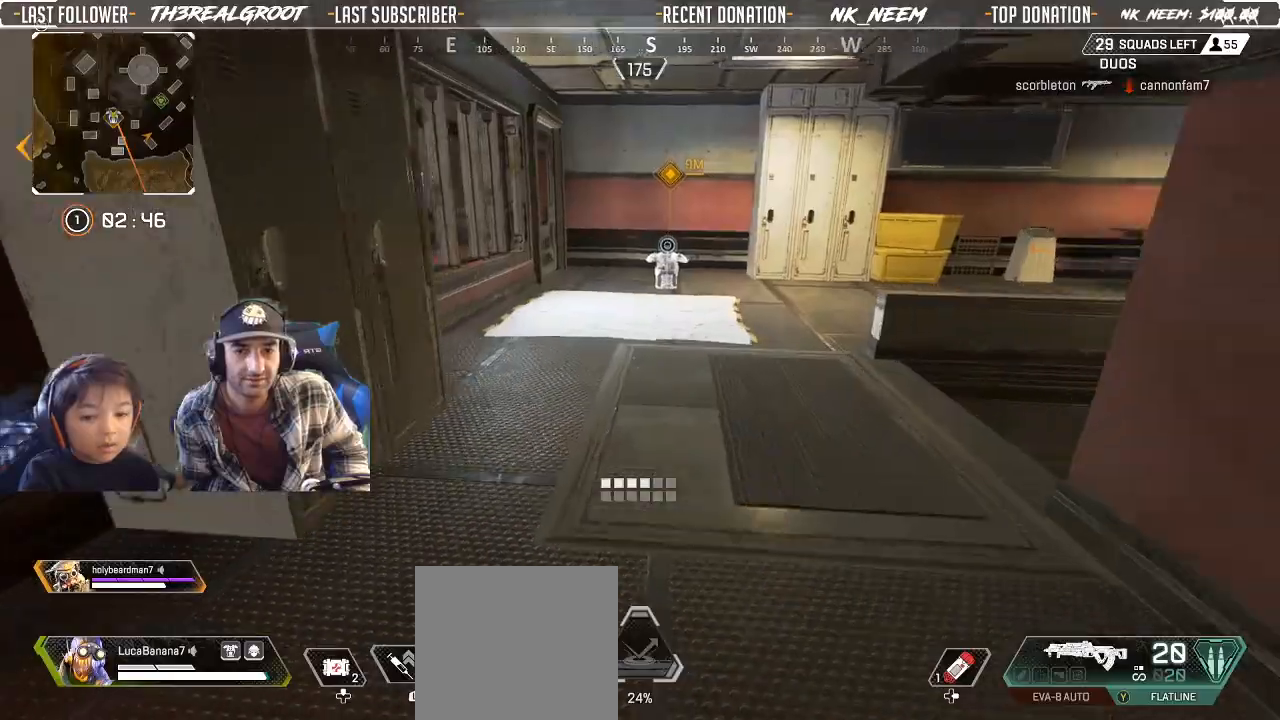
{"dt_ms": 500, "buttons": [], "left_stick": "up", "right_stick": "center", "button_events": []}
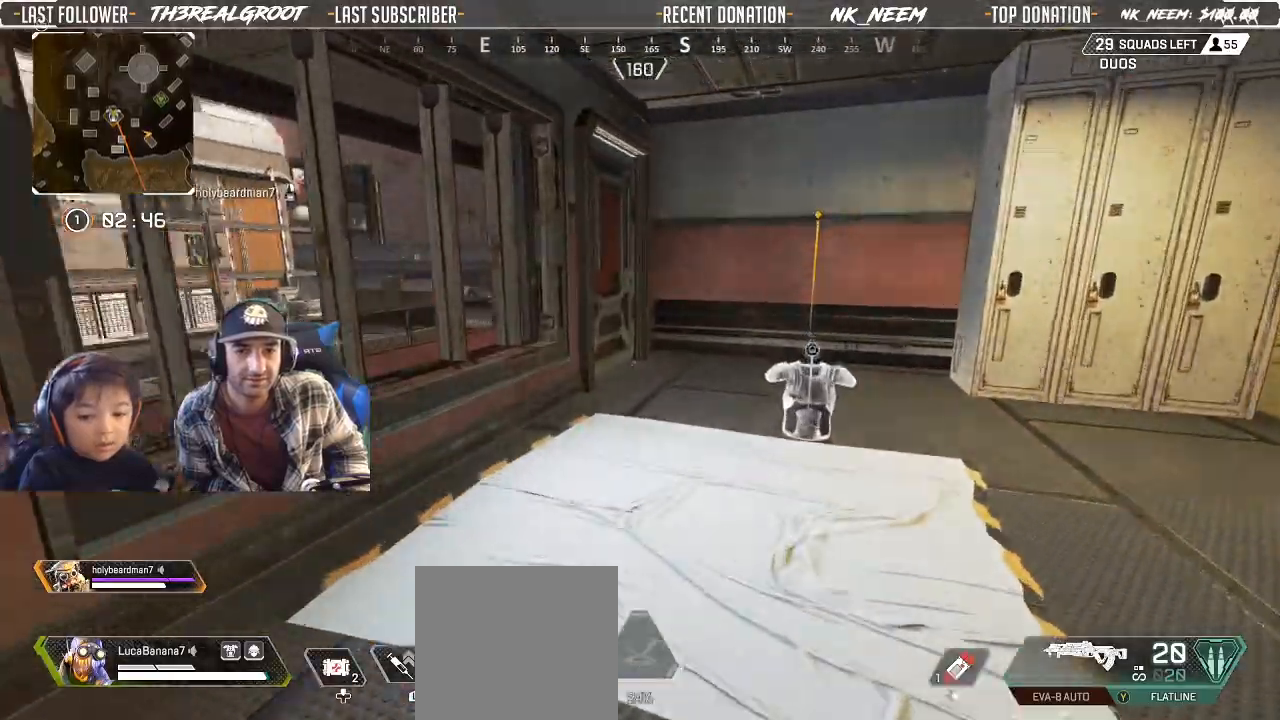
{"dt_ms": 500, "buttons": ["X"], "left_stick": "up", "right_stick": "center", "button_events": [[417, "X", "down"]]}
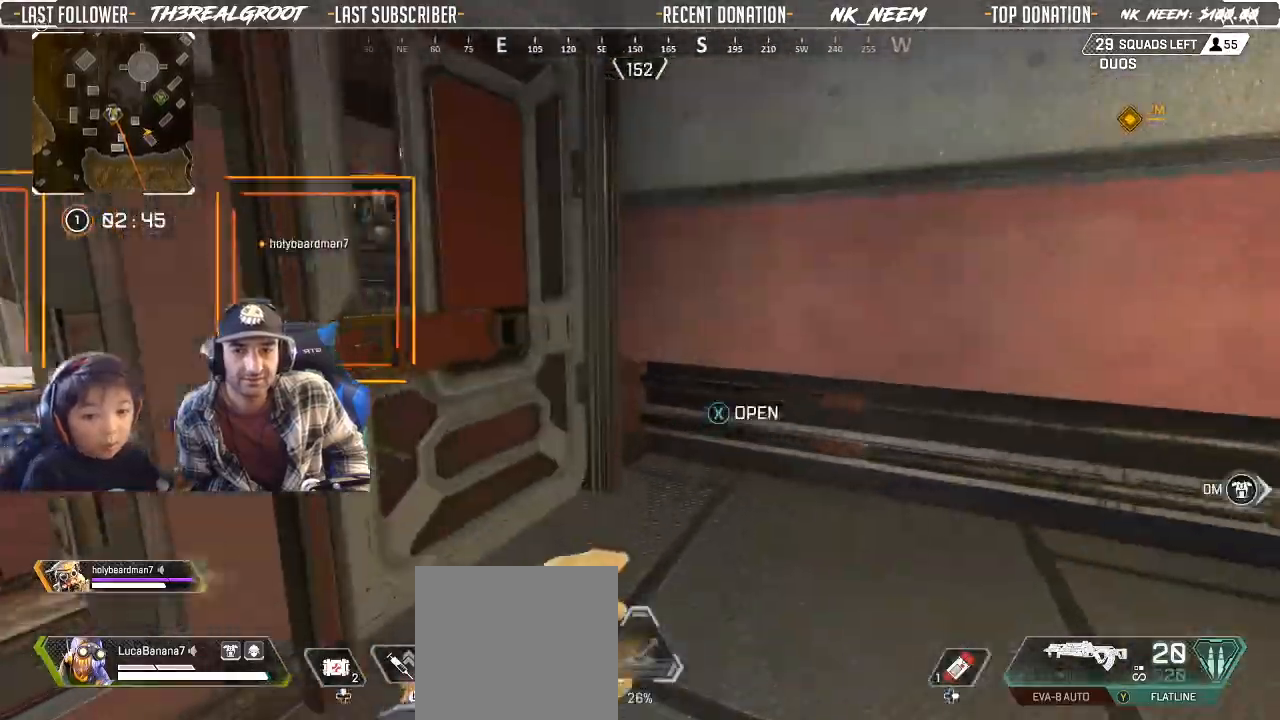
{"dt_ms": 1000, "buttons": [], "left_stick": "up", "right_stick": "center", "button_events": [[67, "X", "up"], [717, "A", "down"], [883, "A", "up"]]}
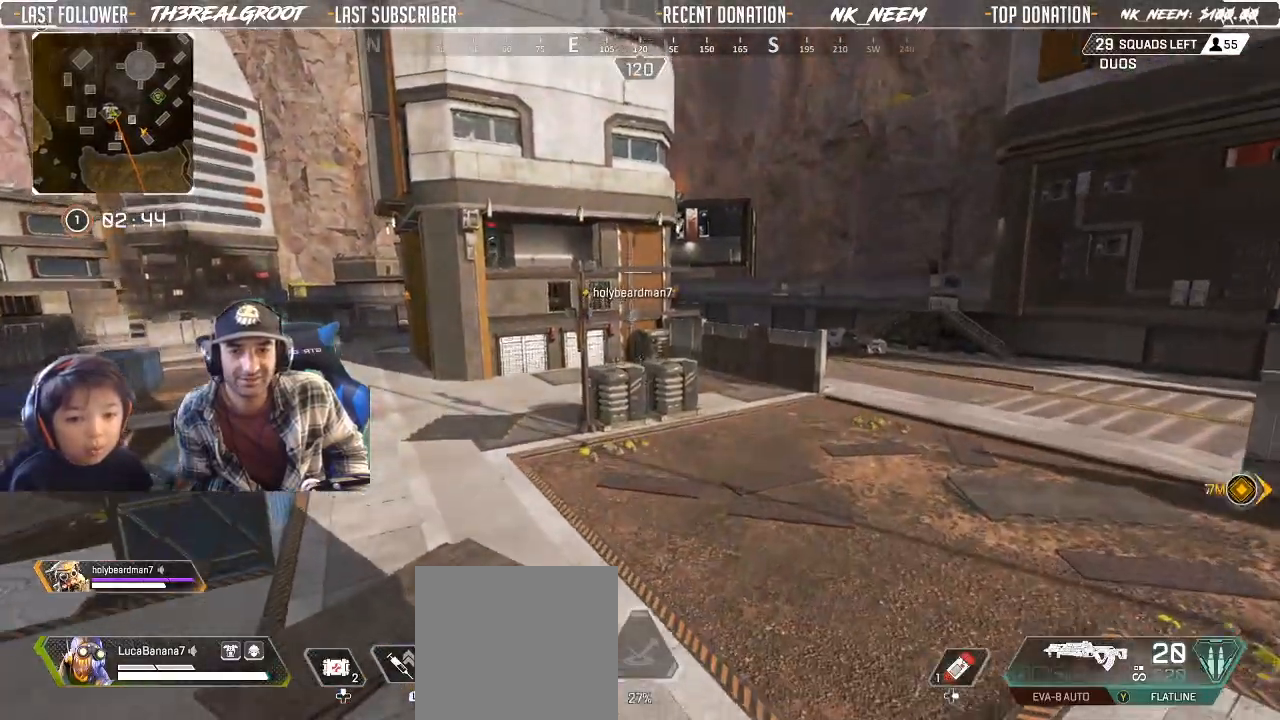
{"dt_ms": 500, "buttons": [], "left_stick": "up", "right_stick": "center", "button_events": []}
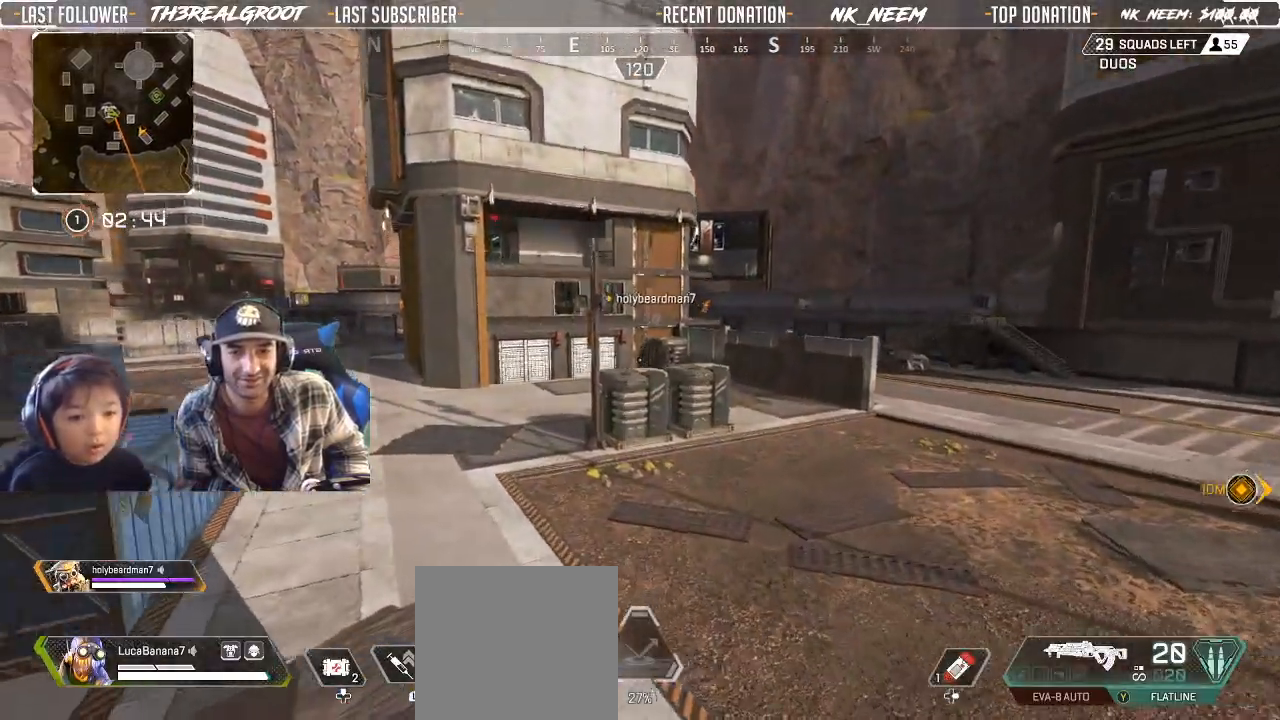
{"dt_ms": 500, "buttons": [], "left_stick": "up-right", "right_stick": "center", "button_events": [[50, "L1", "down"], [83, "L1", "up"], [217, "L3", "down"], [350, "L3", "up"], [383, "Y", "down"], [433, "Y", "up"]]}
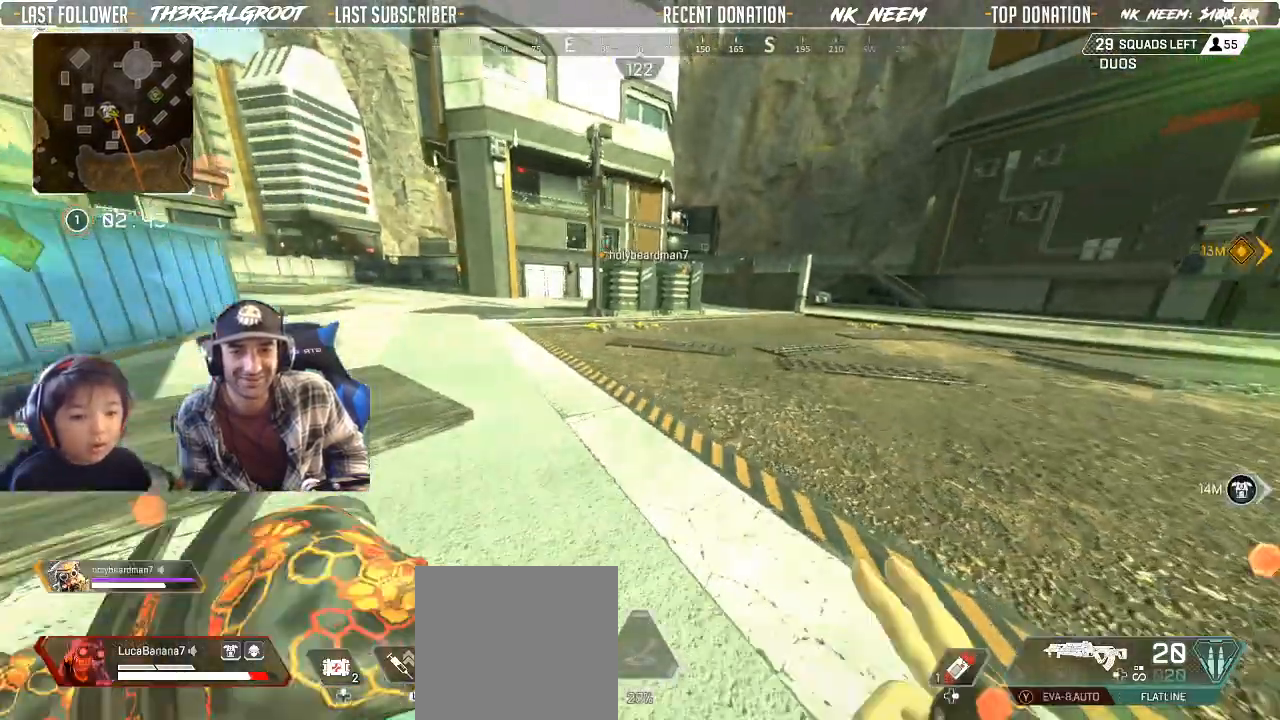
{"dt_ms": 500, "buttons": [], "left_stick": "up-right", "right_stick": "center", "button_events": []}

-.-.-

Problem requirements:
Every entry is to be reproduced word for word, and no image is carried over.

Result for this task:
{"dt_ms": 500, "buttons": [], "left_stick": "up", "right_stick": "center", "button_events": []}
{"dt_ms": 500, "buttons": ["X"], "left_stick": "up", "right_stick": "center", "button_events": [[417, "X", "down"]]}
{"dt_ms": 1000, "buttons": [], "left_stick": "up", "right_stick": "center", "button_events": [[67, "X", "up"], [717, "A", "down"], [883, "A", "up"]]}
{"dt_ms": 500, "buttons": [], "left_stick": "up", "right_stick": "center", "button_events": []}
{"dt_ms": 500, "buttons": [], "left_stick": "up-right", "right_stick": "center", "button_events": [[50, "L1", "down"], [83, "L1", "up"], [217, "L3", "down"], [350, "L3", "up"], [383, "Y", "down"], [433, "Y", "up"]]}
{"dt_ms": 500, "buttons": [], "left_stick": "up-right", "right_stick": "center", "button_events": []}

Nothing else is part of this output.